[Source records]
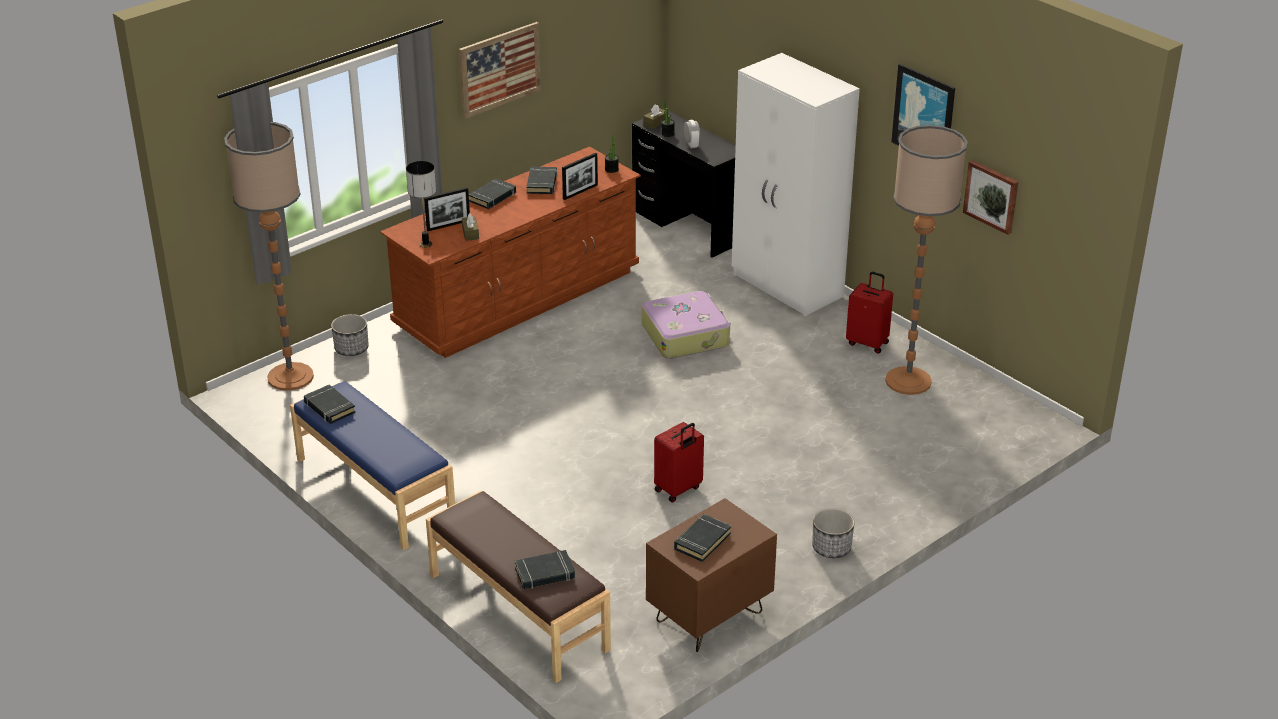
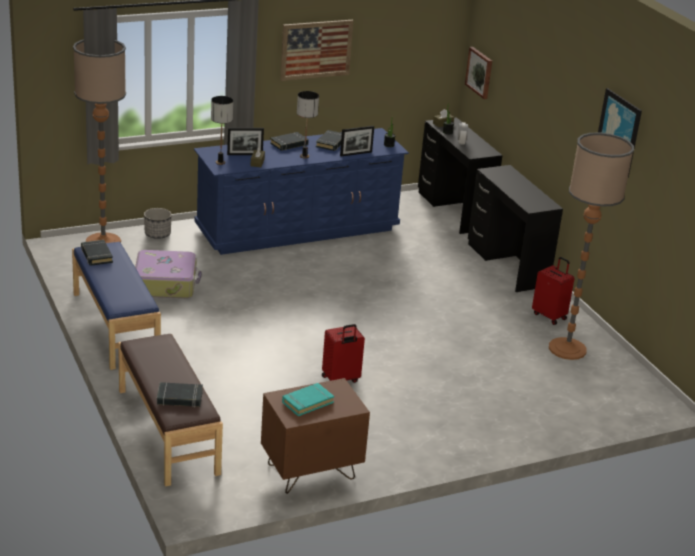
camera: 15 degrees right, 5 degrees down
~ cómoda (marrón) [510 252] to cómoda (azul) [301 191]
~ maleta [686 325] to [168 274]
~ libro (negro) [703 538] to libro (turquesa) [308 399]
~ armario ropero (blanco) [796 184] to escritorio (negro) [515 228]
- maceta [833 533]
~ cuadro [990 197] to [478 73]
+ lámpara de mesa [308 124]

## [BRIEF]
This exercise calls for the line containing "(azul) [301 191]" and each line after it in the records, copied exactly.

## [RESULT OF THIS TASK]
~ cómoda (marrón) [510 252] to cómoda (azul) [301 191]
~ maleta [686 325] to [168 274]
~ libro (negro) [703 538] to libro (turquesa) [308 399]
~ armario ropero (blanco) [796 184] to escritorio (negro) [515 228]
- maceta [833 533]
~ cuadro [990 197] to [478 73]
+ lámpara de mesa [308 124]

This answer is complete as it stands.